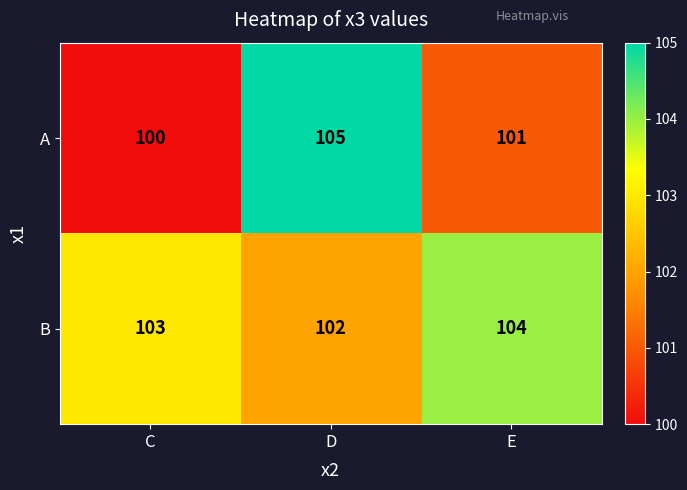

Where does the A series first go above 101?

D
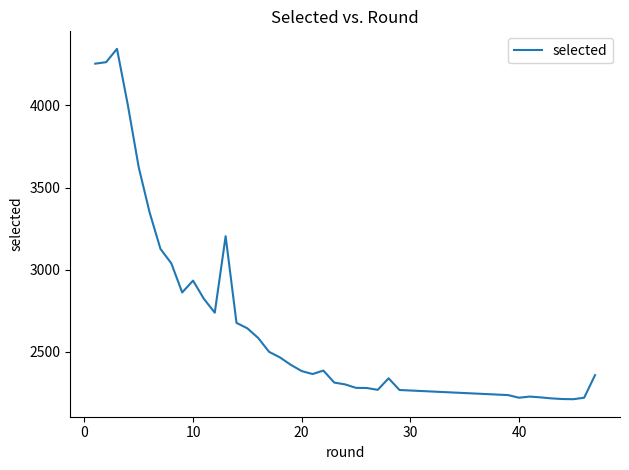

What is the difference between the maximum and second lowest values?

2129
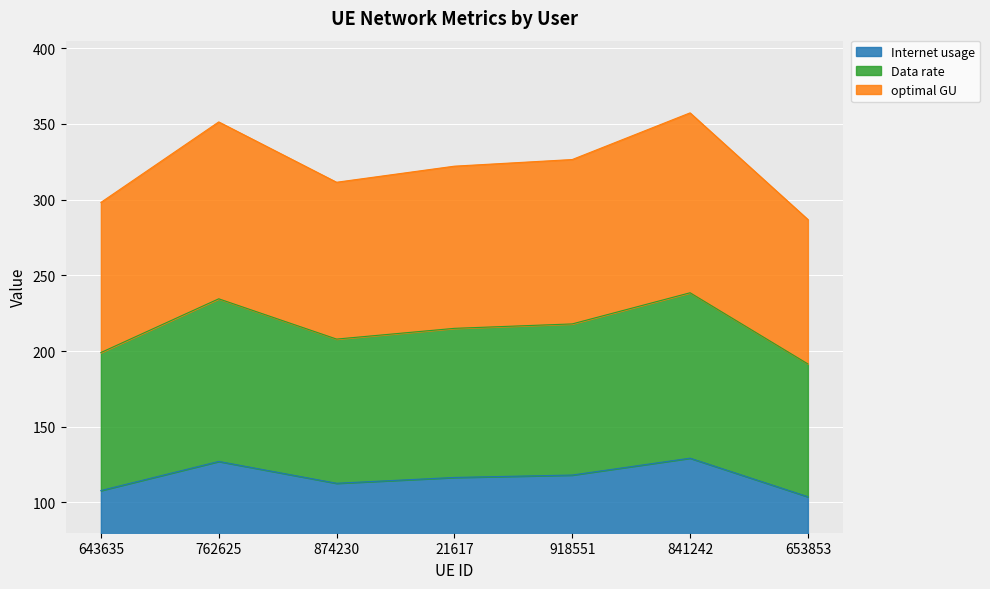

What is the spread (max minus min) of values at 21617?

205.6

- What the task requires -
How many lines of the listing above contain the word "values"? Reply with the count alone.

- Answer to this task -
2